[Problem] Read the lines below. Copy out any that hold the string "linecap".

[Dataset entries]

----------

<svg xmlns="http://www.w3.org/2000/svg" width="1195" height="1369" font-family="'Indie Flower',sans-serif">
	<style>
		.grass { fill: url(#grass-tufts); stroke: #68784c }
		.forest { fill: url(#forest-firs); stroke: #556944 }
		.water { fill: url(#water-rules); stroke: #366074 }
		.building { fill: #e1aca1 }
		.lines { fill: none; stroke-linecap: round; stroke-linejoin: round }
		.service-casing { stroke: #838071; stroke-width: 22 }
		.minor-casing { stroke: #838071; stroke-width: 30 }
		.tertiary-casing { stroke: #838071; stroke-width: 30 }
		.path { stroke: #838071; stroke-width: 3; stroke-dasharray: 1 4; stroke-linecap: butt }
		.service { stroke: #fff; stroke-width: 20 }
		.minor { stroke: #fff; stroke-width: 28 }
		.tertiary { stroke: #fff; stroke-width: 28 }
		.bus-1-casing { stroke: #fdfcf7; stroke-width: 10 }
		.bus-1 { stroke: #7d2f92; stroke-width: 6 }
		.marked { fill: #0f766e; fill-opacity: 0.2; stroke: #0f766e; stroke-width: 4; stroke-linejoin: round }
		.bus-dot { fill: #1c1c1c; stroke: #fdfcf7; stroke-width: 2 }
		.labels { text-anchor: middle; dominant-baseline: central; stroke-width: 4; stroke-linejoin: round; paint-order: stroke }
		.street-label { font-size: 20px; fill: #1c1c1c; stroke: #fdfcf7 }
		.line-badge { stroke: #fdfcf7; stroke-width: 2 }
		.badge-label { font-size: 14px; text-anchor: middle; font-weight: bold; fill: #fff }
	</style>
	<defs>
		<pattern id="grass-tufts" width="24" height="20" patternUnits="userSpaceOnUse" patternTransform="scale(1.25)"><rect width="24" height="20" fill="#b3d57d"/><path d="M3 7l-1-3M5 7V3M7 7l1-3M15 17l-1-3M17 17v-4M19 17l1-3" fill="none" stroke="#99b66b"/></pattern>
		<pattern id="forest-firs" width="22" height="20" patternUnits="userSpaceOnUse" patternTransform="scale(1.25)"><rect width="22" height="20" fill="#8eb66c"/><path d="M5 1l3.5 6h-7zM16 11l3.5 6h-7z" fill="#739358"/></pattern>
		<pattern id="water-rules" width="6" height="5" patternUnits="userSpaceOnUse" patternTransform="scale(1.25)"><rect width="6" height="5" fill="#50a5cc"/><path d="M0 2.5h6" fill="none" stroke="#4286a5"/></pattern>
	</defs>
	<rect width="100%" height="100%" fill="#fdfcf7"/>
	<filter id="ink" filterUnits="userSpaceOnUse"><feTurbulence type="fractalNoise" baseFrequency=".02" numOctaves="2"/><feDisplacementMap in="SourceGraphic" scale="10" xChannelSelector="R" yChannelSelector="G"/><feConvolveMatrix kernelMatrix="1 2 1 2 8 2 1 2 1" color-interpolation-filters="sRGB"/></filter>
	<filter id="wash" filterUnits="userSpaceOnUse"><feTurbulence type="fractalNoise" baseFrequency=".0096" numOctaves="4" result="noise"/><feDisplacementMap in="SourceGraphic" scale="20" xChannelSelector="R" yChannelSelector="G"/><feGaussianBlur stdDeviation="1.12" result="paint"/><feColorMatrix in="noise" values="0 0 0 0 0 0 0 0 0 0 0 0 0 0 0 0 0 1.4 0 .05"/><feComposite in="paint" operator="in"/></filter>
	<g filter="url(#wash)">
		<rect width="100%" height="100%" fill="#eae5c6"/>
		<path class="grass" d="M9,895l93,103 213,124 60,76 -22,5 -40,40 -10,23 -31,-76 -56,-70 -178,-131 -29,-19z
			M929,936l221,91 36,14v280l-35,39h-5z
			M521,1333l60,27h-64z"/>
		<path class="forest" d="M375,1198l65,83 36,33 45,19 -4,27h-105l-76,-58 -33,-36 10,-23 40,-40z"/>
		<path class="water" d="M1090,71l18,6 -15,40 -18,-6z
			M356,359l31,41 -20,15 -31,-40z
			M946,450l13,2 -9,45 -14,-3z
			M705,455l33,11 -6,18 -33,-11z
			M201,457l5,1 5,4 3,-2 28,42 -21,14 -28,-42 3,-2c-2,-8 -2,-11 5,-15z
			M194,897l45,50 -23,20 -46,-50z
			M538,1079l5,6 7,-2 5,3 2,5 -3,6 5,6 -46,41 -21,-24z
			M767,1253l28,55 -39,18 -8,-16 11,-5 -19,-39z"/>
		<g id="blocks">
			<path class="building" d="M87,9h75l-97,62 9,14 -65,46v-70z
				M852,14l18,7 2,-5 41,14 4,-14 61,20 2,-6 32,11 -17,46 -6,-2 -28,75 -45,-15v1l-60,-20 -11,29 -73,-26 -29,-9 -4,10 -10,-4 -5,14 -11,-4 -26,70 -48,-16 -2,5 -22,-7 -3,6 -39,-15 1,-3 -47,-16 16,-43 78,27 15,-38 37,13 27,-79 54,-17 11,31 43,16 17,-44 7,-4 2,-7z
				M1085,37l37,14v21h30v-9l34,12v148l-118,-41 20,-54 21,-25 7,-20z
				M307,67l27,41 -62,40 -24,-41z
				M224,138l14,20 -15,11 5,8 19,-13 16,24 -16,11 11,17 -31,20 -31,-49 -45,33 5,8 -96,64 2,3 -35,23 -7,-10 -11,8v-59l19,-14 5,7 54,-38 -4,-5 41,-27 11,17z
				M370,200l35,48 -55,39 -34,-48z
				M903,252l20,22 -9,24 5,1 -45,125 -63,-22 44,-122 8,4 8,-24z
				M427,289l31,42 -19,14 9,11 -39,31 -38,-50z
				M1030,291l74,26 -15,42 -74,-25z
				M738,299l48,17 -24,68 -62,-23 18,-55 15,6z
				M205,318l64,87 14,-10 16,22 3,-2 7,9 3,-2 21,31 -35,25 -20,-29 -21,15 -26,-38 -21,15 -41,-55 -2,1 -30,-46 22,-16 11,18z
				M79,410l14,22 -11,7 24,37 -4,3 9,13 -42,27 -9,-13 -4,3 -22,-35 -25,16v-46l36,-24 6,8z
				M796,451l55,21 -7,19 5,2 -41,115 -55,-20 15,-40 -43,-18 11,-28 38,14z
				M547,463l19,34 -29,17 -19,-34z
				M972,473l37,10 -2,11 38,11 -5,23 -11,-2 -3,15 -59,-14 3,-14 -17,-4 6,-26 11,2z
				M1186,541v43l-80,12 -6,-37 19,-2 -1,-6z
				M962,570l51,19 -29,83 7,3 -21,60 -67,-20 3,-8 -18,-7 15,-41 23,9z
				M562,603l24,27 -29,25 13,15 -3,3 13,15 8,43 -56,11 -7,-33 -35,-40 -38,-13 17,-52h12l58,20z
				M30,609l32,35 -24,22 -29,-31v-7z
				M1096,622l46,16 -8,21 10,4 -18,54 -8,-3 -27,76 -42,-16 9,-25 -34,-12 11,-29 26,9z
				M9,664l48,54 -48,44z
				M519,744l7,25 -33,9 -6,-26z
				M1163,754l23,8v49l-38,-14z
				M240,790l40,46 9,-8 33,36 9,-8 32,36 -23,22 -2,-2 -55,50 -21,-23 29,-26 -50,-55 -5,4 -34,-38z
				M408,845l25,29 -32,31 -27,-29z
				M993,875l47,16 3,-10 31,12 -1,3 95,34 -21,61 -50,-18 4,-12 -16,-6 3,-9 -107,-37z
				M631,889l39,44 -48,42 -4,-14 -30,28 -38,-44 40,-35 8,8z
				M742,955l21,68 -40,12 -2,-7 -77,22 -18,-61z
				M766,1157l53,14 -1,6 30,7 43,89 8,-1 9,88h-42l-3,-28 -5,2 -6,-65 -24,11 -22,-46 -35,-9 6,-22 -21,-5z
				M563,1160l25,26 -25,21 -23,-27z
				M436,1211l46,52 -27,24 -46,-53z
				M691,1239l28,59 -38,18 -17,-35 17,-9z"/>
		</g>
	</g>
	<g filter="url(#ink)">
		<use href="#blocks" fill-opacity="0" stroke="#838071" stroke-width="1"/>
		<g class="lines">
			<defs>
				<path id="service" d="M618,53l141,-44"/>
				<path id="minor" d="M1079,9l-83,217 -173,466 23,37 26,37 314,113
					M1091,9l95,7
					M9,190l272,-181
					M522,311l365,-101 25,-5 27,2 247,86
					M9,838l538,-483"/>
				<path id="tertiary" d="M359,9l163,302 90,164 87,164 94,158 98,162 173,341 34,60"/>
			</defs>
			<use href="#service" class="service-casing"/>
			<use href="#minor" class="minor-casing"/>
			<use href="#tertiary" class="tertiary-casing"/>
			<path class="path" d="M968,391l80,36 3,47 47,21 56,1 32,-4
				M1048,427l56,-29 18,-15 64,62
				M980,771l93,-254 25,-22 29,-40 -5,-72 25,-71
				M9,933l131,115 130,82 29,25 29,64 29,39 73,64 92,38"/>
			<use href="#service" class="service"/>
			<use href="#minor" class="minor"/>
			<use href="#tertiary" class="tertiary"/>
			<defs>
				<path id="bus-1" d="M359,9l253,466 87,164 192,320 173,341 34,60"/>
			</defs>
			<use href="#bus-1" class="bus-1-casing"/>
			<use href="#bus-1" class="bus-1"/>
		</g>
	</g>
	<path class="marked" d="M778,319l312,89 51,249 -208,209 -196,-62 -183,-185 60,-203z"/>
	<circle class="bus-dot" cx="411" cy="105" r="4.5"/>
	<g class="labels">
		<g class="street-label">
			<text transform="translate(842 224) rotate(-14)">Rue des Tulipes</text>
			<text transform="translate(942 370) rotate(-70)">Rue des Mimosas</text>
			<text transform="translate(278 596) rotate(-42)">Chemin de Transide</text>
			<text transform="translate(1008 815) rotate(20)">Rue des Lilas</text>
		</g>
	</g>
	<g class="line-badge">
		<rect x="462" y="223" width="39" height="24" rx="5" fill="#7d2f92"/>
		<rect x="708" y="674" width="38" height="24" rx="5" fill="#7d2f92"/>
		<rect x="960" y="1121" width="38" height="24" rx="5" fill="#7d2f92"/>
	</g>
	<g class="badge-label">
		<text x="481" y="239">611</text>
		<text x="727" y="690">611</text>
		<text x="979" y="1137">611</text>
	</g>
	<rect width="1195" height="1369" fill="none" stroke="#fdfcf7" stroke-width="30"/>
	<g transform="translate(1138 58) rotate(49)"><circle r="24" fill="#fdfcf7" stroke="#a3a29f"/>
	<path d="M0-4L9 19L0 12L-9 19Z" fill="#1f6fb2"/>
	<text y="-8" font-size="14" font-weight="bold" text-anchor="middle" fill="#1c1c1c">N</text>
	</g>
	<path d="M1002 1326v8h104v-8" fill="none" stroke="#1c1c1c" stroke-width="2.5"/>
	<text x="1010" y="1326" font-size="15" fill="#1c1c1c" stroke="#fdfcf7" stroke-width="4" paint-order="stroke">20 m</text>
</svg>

----------

[Task answer]
		.lines { fill: none; stroke-linecap: round; stroke-linejoin: round }
		.path { stroke: #838071; stroke-width: 3; stroke-dasharray: 1 4; stroke-linecap: butt }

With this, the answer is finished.